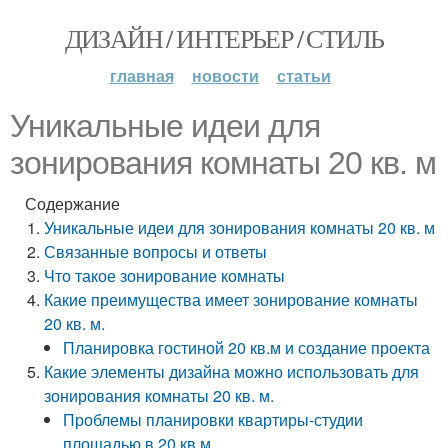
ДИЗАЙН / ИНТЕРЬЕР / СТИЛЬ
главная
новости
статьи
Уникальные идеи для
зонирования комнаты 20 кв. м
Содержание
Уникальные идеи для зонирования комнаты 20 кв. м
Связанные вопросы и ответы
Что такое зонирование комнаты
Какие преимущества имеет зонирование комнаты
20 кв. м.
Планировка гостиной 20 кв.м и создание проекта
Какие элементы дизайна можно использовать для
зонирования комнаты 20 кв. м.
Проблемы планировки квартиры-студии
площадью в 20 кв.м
-----
_What you will do_.
Rewrite the text of every entry, substituting "публикации" for "статьи" and changing nothing else. Leave the pictures out.

_Task output_.
ДИЗАЙН / ИНТЕРЬЕР / СТИЛЬ
главная
новости
публикации
Уникальные идеи для
зонирования комнаты 20 кв. м
Содержание
Уникальные идеи для зонирования комнаты 20 кв. м
Связанные вопросы и ответы
Что такое зонирование комнаты
Какие преимущества имеет зонирование комнаты
20 кв. м.
Планировка гостиной 20 кв.м и создание проекта
Какие элементы дизайна можно использовать для
зонирования комнаты 20 кв. м.
Проблемы планировки квартиры-студии
площадью в 20 кв.м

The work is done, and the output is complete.